** Begin **

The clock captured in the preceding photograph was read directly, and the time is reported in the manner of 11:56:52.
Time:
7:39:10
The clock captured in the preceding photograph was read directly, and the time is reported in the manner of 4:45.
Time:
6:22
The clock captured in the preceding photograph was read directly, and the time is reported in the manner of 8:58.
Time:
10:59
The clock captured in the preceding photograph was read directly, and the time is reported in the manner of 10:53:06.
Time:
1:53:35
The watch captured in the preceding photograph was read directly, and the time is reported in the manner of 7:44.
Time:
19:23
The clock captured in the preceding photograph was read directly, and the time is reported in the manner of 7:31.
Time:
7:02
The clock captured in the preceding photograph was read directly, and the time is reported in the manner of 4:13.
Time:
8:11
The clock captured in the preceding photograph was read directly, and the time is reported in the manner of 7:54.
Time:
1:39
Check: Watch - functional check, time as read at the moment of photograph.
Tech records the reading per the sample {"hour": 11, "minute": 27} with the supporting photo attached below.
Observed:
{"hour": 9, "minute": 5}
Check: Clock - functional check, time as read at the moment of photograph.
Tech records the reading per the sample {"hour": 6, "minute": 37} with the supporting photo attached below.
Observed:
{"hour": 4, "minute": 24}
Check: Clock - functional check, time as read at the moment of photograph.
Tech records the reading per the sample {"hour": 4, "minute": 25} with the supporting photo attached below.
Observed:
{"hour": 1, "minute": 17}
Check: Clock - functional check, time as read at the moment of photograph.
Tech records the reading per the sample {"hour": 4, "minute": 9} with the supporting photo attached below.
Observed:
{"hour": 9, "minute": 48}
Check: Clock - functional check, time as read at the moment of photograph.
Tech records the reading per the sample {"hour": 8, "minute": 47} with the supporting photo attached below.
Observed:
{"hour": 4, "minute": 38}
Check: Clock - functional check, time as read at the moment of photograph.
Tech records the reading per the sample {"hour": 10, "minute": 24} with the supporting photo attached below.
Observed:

** End **

Find and copy every line of the listing above that contains the string "records". Capitalization must match.

_Finished exercise_:
Tech records the reading per the sample {"hour": 11, "minute": 27} with the supporting photo attached below.
Tech records the reading per the sample {"hour": 6, "minute": 37} with the supporting photo attached below.
Tech records the reading per the sample {"hour": 4, "minute": 25} with the supporting photo attached below.
Tech records the reading per the sample {"hour": 4, "minute": 9} with the supporting photo attached below.
Tech records the reading per the sample {"hour": 8, "minute": 47} with the supporting photo attached below.
Tech records the reading per the sample {"hour": 10, "minute": 24} with the supporting photo attached below.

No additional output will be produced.